Feb 24, 2015
Like Adobe's data breach, organisations are still neglecting to raise awareness for effective organisation-wide password security. By neglecting password security, these organisations are putting their own data at risk. Using weak passwords is one of the most common information security mistakes your employees can make; so to help prevent your organisation from falling victim to a serious data breach, we're taking a look at how to improve organisation-wide password security.
What Makes a Good Password?
Passwords provide the first line of defence against the unauthorised access of your sensitive information and applications. Whilst no password could ever be deemed 'uncrackable', there are a few basic tenets of password security that can help ensure your passwords are difficult to crack.A secure password:
Is a minimum of 8-characters long. The longer a password, the harder it is for malicious attackers to successfully guess. 8-characters should serve as an absolute minimum, and 12-characters or more should be encouraged.
Contains no personal or easily identifiable information. This rules out passwords containing names, birthdays, places and workplace information. All of this information can be easily guessed or researched.
Contains no complete dictionary words. As a general rule, it's good practice to avoid using any whole words within your password. These words can sometimes be guessed by brute force attacks, even if they're supplemented by random characters.

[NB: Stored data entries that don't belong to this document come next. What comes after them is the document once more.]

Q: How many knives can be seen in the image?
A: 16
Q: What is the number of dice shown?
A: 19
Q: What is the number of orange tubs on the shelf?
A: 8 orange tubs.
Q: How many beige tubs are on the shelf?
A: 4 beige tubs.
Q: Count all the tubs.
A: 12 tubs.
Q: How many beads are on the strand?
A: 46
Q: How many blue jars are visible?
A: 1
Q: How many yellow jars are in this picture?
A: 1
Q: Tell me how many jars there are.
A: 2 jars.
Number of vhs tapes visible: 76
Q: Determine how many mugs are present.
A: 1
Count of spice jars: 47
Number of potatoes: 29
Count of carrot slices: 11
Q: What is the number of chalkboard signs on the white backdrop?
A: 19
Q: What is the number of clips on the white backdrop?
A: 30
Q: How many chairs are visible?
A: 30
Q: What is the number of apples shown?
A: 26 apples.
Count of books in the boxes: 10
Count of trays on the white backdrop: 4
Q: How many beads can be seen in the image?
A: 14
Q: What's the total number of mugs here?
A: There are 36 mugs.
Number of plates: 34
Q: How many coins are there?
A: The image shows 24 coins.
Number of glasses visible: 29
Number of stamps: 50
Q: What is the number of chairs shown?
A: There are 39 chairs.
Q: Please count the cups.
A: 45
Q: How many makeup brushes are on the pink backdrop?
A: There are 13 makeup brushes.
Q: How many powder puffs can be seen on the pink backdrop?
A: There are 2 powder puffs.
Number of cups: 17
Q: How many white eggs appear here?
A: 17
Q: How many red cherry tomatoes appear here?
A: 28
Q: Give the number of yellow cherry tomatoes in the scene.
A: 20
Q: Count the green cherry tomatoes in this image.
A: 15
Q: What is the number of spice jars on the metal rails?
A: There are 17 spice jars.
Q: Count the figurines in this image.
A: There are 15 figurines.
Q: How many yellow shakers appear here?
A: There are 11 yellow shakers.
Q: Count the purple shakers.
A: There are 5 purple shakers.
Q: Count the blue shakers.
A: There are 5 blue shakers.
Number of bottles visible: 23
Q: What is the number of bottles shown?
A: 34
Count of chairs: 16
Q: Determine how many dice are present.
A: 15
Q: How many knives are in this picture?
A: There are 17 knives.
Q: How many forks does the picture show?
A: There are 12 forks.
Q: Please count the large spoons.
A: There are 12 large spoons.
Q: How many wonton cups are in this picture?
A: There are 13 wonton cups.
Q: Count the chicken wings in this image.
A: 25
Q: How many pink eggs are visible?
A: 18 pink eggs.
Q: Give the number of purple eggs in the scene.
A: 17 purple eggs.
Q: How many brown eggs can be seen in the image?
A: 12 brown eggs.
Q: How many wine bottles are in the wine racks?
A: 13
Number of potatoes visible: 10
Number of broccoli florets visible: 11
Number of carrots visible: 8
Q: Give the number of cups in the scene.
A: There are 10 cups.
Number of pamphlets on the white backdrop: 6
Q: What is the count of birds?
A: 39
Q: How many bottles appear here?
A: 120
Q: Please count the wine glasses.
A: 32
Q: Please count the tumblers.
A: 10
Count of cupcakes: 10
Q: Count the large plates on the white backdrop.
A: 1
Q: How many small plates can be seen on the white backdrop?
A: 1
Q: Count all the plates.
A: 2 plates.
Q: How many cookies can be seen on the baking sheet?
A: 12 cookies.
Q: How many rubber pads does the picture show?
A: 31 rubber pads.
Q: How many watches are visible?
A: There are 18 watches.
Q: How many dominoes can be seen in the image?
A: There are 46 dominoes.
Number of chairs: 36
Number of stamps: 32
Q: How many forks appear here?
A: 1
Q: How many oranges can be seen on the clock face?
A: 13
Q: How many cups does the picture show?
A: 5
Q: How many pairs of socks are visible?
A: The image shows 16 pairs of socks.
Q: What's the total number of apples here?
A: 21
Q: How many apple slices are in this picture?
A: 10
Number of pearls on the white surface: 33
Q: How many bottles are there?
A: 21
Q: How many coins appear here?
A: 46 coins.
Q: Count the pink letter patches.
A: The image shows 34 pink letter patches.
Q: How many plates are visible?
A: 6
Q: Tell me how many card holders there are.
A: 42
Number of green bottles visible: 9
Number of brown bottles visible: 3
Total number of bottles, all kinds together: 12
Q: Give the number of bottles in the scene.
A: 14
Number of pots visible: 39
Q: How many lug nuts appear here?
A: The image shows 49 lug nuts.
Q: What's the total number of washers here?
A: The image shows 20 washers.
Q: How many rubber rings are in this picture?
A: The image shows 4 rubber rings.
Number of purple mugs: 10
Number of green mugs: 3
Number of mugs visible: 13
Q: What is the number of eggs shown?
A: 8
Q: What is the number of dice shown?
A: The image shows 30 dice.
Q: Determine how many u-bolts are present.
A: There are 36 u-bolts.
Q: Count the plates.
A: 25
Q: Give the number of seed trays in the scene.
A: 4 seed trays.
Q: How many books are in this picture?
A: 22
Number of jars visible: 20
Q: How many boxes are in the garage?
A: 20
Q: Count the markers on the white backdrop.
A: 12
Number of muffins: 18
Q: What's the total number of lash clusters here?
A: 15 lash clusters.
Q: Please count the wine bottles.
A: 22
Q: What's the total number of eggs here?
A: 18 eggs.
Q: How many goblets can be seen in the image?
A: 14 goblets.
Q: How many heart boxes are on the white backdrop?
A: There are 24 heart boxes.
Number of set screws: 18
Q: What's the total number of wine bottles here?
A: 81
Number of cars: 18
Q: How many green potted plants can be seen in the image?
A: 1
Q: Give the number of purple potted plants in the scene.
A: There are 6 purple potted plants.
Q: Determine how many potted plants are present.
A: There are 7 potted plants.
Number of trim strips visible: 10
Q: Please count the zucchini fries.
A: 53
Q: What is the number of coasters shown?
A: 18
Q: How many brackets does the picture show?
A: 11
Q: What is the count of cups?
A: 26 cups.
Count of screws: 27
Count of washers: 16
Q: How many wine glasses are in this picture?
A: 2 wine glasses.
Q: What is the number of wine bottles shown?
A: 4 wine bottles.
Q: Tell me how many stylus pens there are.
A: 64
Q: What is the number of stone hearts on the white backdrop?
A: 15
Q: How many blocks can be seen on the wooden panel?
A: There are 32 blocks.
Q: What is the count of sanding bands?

Contains characters from four different categories. Secure passwords will include a combination of uppercase letters, lowercase letters, numbers and keyboard symbols (like ~#@).
- Is never reused. Passwords should be unique to a single application. If you reuse passwords across multiple apps, attackers need only guess a single password to gain access to a wealth of critical infrastructure and information.
Using a Password Management Application
There's an obvious problem with secure passwords: the traits that make them hard to guess also make them hard to remember. With dozens of passwords for dozens of applications, many employees turn to familiar words and phrases to help them remember their login credentials. Thankfully, password management applications exist to help employees manage dozens of separate passwords.Tools like LastPass Enterprise use a single sign-on system, allowing employees to store all of their passwords in a single interface, and login to any application using a single master password. A unique and strong password can be used for each individual application, and then stored for safe access in the password management tool. This prevents the need for employees to use memorable phrases, and reduces the likelihood of individuals reusing their passwords.
How to Reduce Reliance on Passwords
Security can be improved further by reducing your organisation's reliance on password protection. There are an increasing range of supplemental security technologies available to organisations, each designed to offer an additional layer of security.Two-factor authentication supplements password protection with an additional login requirement. Many organisations use mobile authentication, and require employees to enter a uniquely generated text code for each login session. This approach makes it much harder for attackers to compromise user accounts, effectively doubling the login information required to gain access to secure resources.Biometrics uses physical recognition tools to provide an extremely hard-to-crack layer of security. Fingerprint recognition is one of the more common approaches, requiring users to authenticate their login with their own unique fingerprints. Some companies are developing similar tools for voice and even facial recognition; and whilst these tools are still in their infancy, they're like to become viable security measures in the near future.As with most security practices, it's essential to raise organisation-wide awareness of the need for secure passwords. Even if you follow the best practices followed here, no security measures are infallible; and to stand the best chance of protecting your organisation from data loss and attack, you need every employee to be active and engaged in a culture of security.